As you try to cut costs in a tough economy, it may be tempting to outsource some HR functions to an independent contractor instead of continuing to do them in-house.
Before you make that move, consider this: Thanks to a new 2nd Circuit Court of Appeals decision, employers may be liable for discrimination practiced by the outsourced independent contractor.
By keeping the function in-house, you retain control over key processes and practices. That means you don’t have to worry whether the independent contractor is practicing discrimination.
Recent case: Michael Halpert applied for a job showing apartments. He responded to an ad and was interviewed by an independent contractor working on behalf of the apartment complex.

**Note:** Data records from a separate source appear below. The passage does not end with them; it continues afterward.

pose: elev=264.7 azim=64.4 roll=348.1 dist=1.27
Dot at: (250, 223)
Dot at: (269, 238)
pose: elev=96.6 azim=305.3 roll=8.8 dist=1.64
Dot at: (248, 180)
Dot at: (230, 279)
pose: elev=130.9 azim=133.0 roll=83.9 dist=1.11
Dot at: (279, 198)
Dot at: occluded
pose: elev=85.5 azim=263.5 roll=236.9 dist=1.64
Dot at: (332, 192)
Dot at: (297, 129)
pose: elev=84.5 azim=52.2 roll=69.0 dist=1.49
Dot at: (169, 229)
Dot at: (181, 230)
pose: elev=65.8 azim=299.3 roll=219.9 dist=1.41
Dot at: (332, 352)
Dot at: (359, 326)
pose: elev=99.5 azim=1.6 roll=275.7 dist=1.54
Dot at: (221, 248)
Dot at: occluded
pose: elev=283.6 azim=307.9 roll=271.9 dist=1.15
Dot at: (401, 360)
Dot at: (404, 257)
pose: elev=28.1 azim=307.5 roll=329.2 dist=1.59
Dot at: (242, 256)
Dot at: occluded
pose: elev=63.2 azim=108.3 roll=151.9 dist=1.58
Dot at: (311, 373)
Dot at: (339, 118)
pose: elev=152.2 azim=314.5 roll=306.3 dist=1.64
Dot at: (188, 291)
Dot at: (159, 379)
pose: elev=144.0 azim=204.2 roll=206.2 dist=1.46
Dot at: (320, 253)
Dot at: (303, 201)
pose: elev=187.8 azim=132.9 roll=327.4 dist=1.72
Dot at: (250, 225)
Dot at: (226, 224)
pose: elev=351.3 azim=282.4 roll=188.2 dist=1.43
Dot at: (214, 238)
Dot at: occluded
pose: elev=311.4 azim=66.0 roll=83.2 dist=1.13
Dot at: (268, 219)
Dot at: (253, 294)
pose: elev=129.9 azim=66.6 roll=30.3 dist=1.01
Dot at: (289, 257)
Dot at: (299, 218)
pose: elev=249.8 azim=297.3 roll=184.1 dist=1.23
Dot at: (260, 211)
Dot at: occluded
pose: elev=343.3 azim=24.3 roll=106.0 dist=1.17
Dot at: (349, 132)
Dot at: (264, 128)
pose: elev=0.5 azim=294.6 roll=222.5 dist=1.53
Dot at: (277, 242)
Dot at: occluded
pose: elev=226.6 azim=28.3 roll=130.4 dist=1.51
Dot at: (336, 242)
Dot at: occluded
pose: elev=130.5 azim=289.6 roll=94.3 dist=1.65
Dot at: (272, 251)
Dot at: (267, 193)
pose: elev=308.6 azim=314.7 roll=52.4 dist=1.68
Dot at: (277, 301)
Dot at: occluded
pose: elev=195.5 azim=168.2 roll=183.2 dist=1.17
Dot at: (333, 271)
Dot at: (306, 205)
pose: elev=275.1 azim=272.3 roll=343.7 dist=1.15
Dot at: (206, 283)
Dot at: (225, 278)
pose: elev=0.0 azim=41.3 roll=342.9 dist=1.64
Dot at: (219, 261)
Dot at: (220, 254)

The independent contractor was supposed to screen applicants, interview candidates and select the best qualified from those interviewed.
Halpert claimed that during his interview he was informed that he was “too old” to be showing apartments. He wasn’t hired. Halpert sued the apartment complex for age discrimination.
In court, the complex argued it wasn’t responsible for any problems with the hiring process since it had outsourced that role to the contractor. The court disagreed. It ruled that a company that hires an independent contractor to hire employees is responsible for any discrimination the independent contractor may commit. (Halpert v. Manhattan Apartments, No. 07-4074, 2nd Cir., 2009)
Final note: If you decide to outsource the hiring process, make sure you carefully check out the company that will be handling it. Has it been sued for discrimination? Are its employees trained in basic HR skills? Does it have a good reputation among other companies that have used the services?
Also check with your errors-and-omissions insurance agent to see whether you are covered, in case an applicant claims discrimination and sues.